Aim of the exercise:
For each line of the data below that holds "Ufficio", copy the line.

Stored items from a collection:

* * *

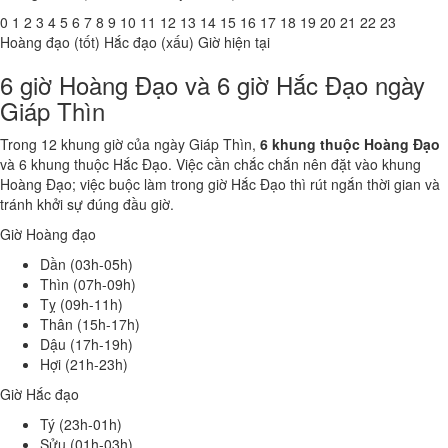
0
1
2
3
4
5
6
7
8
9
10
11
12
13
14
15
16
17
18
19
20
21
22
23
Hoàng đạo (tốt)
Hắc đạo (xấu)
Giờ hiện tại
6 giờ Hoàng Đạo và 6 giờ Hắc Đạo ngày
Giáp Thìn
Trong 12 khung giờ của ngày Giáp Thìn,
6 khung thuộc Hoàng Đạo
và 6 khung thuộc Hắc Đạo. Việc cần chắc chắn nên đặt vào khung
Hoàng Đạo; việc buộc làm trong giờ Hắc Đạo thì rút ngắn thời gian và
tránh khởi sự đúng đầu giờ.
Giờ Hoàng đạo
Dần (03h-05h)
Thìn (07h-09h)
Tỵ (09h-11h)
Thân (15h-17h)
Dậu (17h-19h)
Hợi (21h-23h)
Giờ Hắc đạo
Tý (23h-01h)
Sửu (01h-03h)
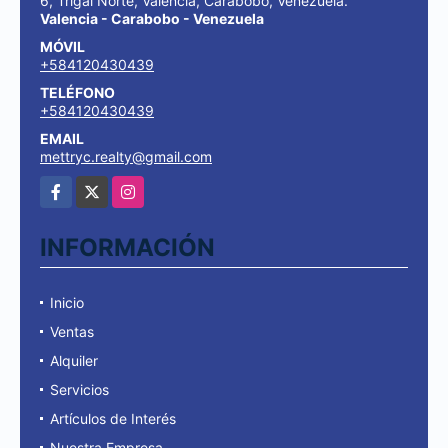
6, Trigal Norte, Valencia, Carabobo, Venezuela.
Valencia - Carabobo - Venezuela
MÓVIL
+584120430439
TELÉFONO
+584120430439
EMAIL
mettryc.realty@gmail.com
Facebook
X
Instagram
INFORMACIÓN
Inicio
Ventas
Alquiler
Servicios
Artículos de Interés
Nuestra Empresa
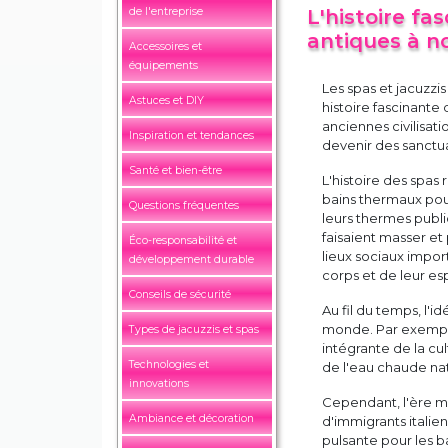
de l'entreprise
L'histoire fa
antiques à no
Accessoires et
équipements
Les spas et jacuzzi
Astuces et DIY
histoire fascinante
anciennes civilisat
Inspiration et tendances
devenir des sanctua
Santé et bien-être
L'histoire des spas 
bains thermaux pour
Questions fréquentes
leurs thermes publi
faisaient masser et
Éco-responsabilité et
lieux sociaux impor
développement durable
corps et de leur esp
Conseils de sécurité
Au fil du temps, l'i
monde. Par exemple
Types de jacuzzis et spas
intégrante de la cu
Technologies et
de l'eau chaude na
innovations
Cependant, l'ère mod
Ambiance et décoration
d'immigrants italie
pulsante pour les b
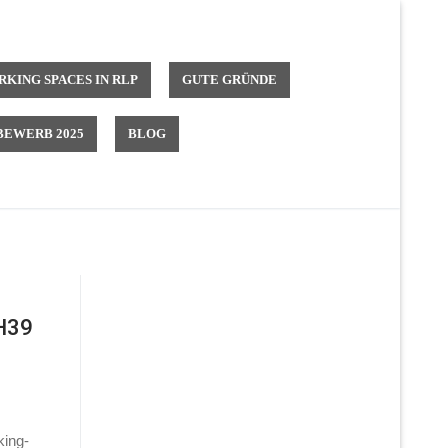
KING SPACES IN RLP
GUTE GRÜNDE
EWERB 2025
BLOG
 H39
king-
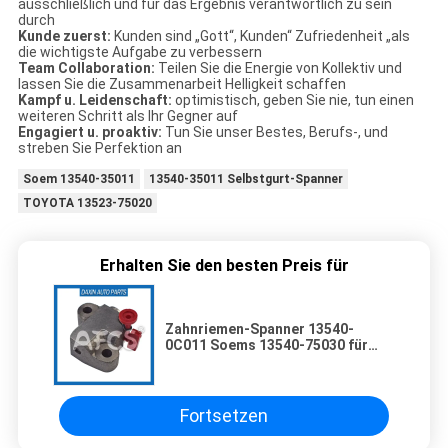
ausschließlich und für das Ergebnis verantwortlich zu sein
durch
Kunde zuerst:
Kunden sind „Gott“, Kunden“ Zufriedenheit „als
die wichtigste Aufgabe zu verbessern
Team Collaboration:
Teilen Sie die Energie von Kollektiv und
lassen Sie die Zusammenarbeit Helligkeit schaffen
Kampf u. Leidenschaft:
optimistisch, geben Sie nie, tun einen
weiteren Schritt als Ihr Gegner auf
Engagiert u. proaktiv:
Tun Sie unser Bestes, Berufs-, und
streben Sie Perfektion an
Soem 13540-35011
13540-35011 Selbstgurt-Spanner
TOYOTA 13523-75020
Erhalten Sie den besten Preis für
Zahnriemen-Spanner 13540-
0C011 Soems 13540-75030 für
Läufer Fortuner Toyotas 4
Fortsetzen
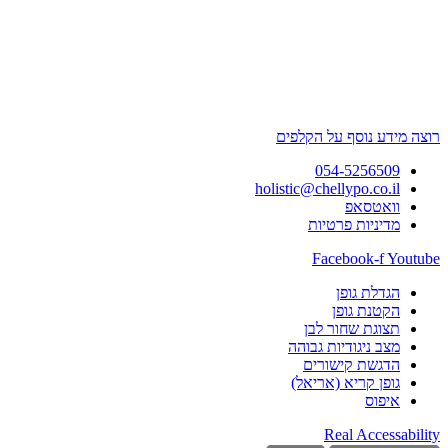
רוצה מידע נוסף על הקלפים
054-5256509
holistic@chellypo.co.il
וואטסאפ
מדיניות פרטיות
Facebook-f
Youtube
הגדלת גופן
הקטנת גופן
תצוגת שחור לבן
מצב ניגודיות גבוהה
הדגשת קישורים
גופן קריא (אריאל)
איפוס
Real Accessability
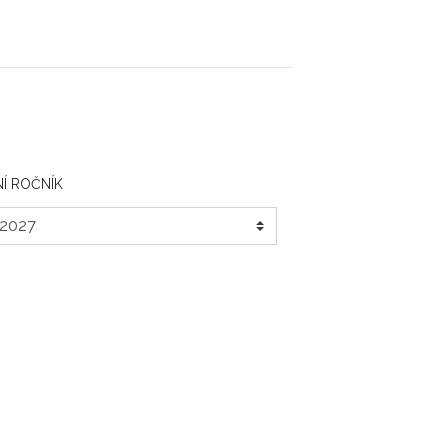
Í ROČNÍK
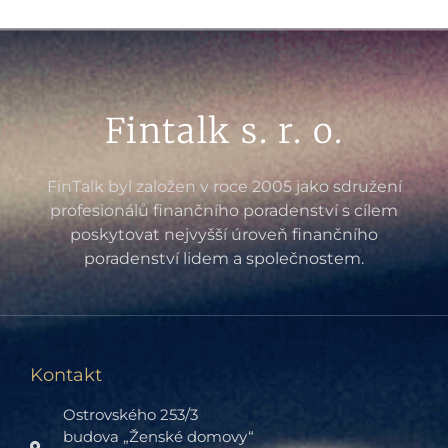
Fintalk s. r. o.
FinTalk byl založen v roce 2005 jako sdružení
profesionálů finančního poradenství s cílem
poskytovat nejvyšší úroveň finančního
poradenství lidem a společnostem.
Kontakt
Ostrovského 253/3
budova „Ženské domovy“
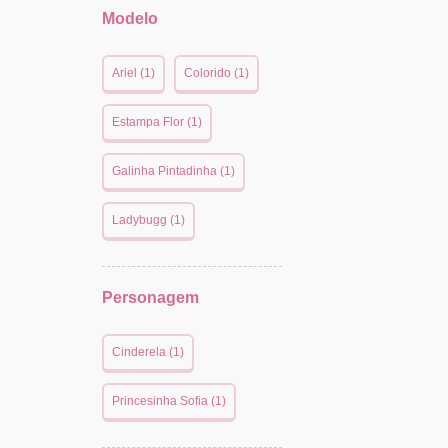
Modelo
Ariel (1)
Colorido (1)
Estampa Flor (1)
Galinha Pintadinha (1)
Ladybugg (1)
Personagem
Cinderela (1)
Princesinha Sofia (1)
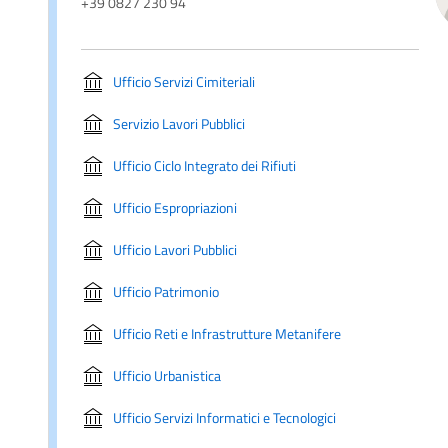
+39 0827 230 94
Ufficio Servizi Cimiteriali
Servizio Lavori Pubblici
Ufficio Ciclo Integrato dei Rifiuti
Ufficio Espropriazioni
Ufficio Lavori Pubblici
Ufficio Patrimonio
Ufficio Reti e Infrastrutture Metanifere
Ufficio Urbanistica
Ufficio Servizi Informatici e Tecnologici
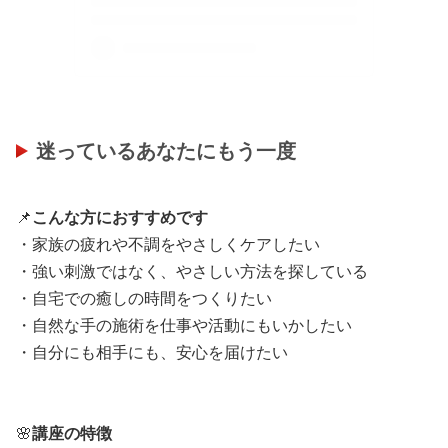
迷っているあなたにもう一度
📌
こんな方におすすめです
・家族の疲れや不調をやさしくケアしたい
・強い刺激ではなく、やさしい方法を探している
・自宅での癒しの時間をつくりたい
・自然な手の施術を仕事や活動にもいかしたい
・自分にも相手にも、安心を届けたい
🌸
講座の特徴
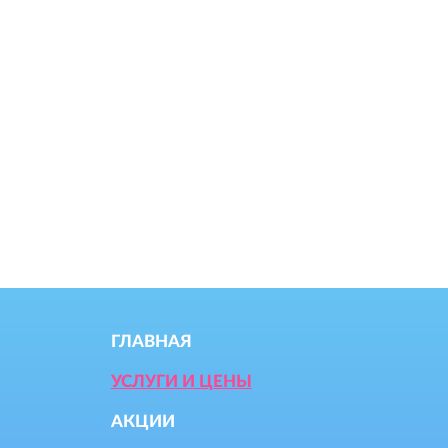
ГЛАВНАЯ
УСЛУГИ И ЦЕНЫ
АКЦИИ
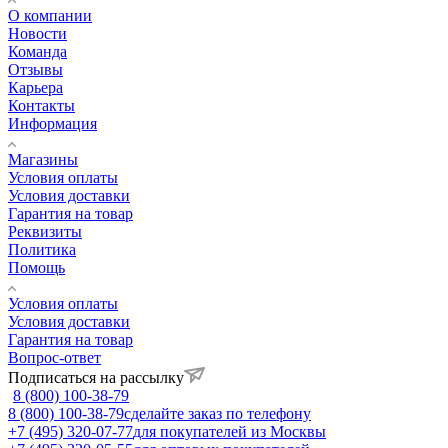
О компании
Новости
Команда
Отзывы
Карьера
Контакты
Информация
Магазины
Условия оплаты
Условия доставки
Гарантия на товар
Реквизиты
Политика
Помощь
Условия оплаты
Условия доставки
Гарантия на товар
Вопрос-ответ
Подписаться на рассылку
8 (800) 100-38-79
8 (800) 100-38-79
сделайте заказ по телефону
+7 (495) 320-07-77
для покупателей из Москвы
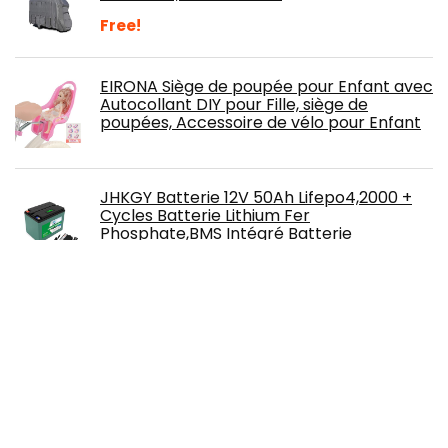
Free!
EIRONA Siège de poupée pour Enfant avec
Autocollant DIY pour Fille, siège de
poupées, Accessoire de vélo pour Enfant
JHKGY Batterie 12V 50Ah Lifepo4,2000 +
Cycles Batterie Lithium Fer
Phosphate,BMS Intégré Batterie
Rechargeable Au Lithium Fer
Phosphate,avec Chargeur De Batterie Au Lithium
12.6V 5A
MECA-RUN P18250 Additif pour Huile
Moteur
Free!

* * *

Answer box:
Ufficio Servizi Cimiteriali
Ufficio Ciclo Integrato dei Rifiuti
Ufficio Espropriazioni
Ufficio Lavori Pubblici
Ufficio Patrimonio
Ufficio Reti e Infrastrutture Metanifere
Ufficio Urbanistica
Ufficio Servizi Informatici e Tecnologici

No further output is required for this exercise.